Dear Paul Scully.
Today I read an article in the Guardian that informed me that Parliament had passed a law that would allow them to indefinitely detain a refugee if their visa application had been rejected, but it was too unsafe for them to return to their home country as they would face persecution, or worse. I am writing to you to convey my deepest disappointment in our government.

I find Australia’s stance on asylum seekers abhorrent. We are the only country in the world that has mandatory detention for all adults and children during the process of their visa application. Article 14 of the Universal Declaration of Human Rights states that, “everyone has the right to seek and to enjoy in other countries asylum from persecution.” However, the Australian government has labelled those that come to our country as ‘unlawful non-citizens’. The prime minister himself, when he was the Immigration Minister, famously stated in an orientation video that was played on Manus Island and Nauru in 2014 that asylum seekers would never be resettled in Australia and should consider returning home. “If you choose not to go home then you will spend a very, very long time here and so I urge you to think carefully about that decision and make a decision to get on with the rest of your life.”

Instead of amending our practices, we quietly introduce new laws. Indefinite detention being made legal, contravening international law, is a direct response to a federal court case the government lost, with the court deciding that immigration detention must be for a purpose. AJL20 was a child refugee fromSyria whose visa canceled on character grounds because of criminal convictions as a teenager, and he was detained by the government. He could not be returned to Syria as he faced persecution there, so he faced potentially limitless detention. The court ruled his detention unlawful and ordered him released.

A prosecutor of the International Criminal Court described the duration, the extent and the conditions of detention as a crime against humanity. We are a signatory of the 1988 Rome Statute. But we are also a country that supposedly prides itself on being moral and just. PM Scott Morrison recently spoke of how God called him to lead our country. As a Christian myself, I wish to ask him why he has forgotten Mark 12:30-31. Jesus has been asked which commandment is greatest. He replies, “You shall love the Lord your God with all your heart and with all your soul and with all your mind and with all your strength. The second is this: you shall love your neighbour as yourself. There is no commandment greater than these.”

As ratifiers of the Rome Statute, as a country part of a global community, as people who are supposed to be led by morals and ethics, as Christians, we should be committed to helping those who seek help. We are one of the richest countries in the world and yet we spurn those who are willing to risk their lives to come toour shores in search of a better life.

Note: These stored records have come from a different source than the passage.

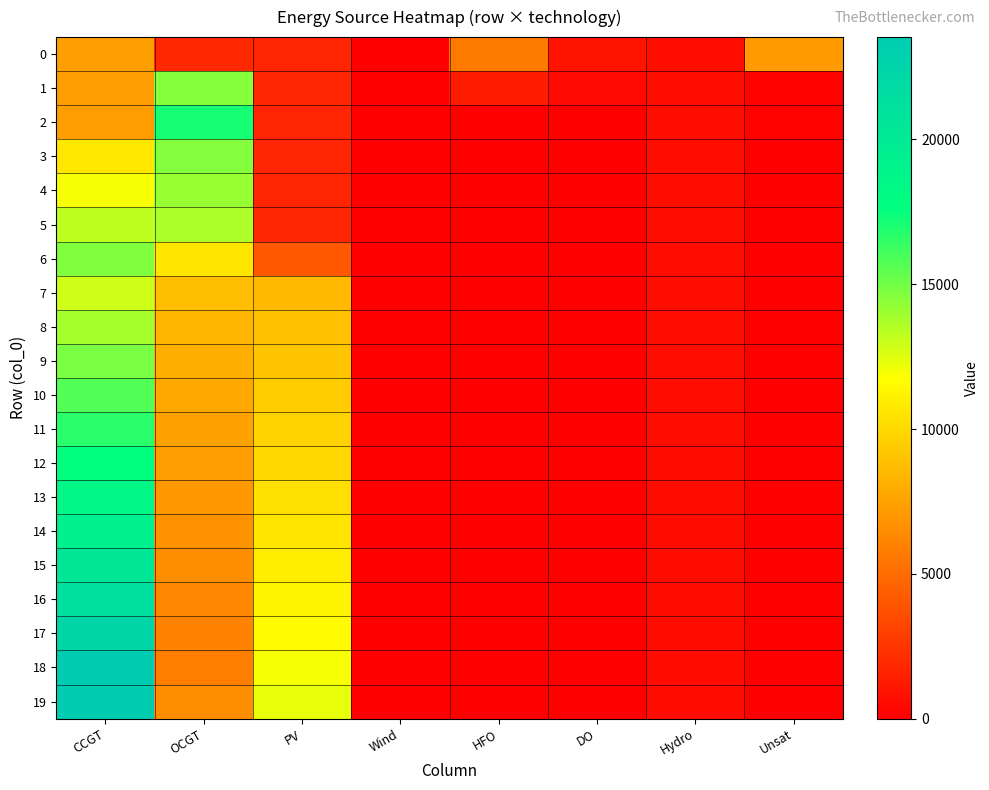

At which category is the sum across all series the highest?

CCGT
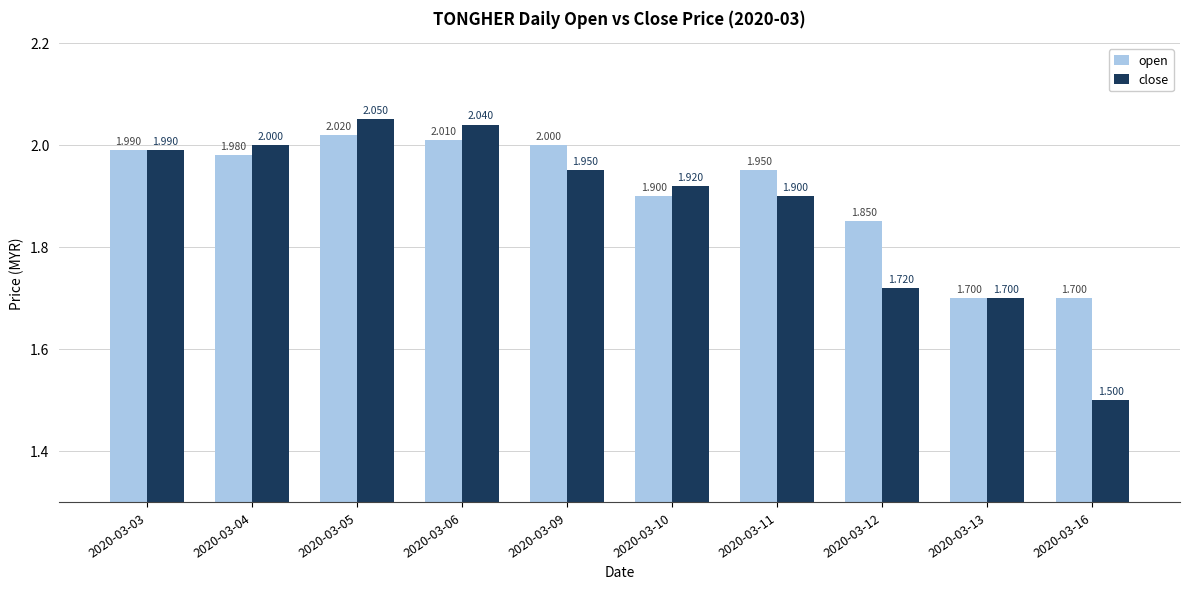

List the labels in order of close value, smallest first.

2020-03-16, 2020-03-13, 2020-03-12, 2020-03-11, 2020-03-10, 2020-03-09, 2020-03-03, 2020-03-04, 2020-03-06, 2020-03-05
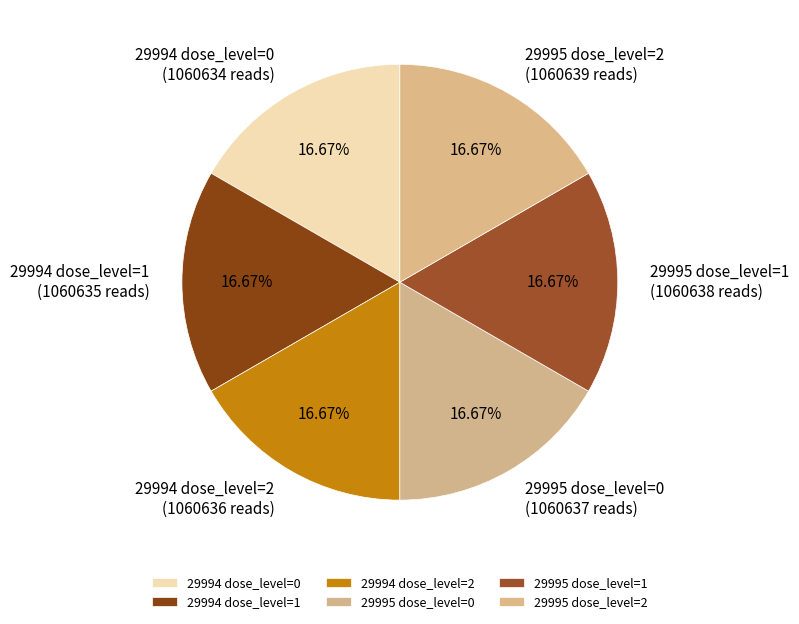

How many segments does this pie chart have?

6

But instead we pass acts such as the Australian Border Force Act (2015). The ABF makes it an offence to disclose “documents and information about the provision of services to persons who are not Australian citizens.” The law effectively prevents employees from recording or disclosing instances of ill-treatment or abuse witnessed in detention centres. Julian Burnside called it a law that makes it “a criminaloffence to report a criminal offence.” Organisations working in detention centres are also asked to sign a ‘performance security’ clause as part of their contracts. This clause involves the payment of a bond – in the case of human rights organisation Save the Children, this bond was $2 million – that is relinquished if the terms of the contract are contravened. One example of contravening is speaking to the media without the governments approval. Save the Children chose not to sign the clause and their contract was not renewed.

I stated at the beginning of this email that I was disappointed in our government. But that doesn’t seem to encompass it. I’m furious with them. The profound shame that I have to feel as an Australian, with a government that passes these laws and treats asylum seekers in a way that has been condemned as a crime against humanity, and all in my name, fills me with contempt for our leaders. Christopher Rau, brother of Cornelia Rau, stated that, “There are atrocities being committed in our names. We are not stupid as a society. So when we elect governments we must – by our indifference – be complicit in the bullying and ill-treatment of others, as long as we can stick our heads in the sand.” But I refuse to stick my head in the sand. As a voter, and a citizen of this country, I have a duty to be aware of what is being done in my name. And I am disgusted by it.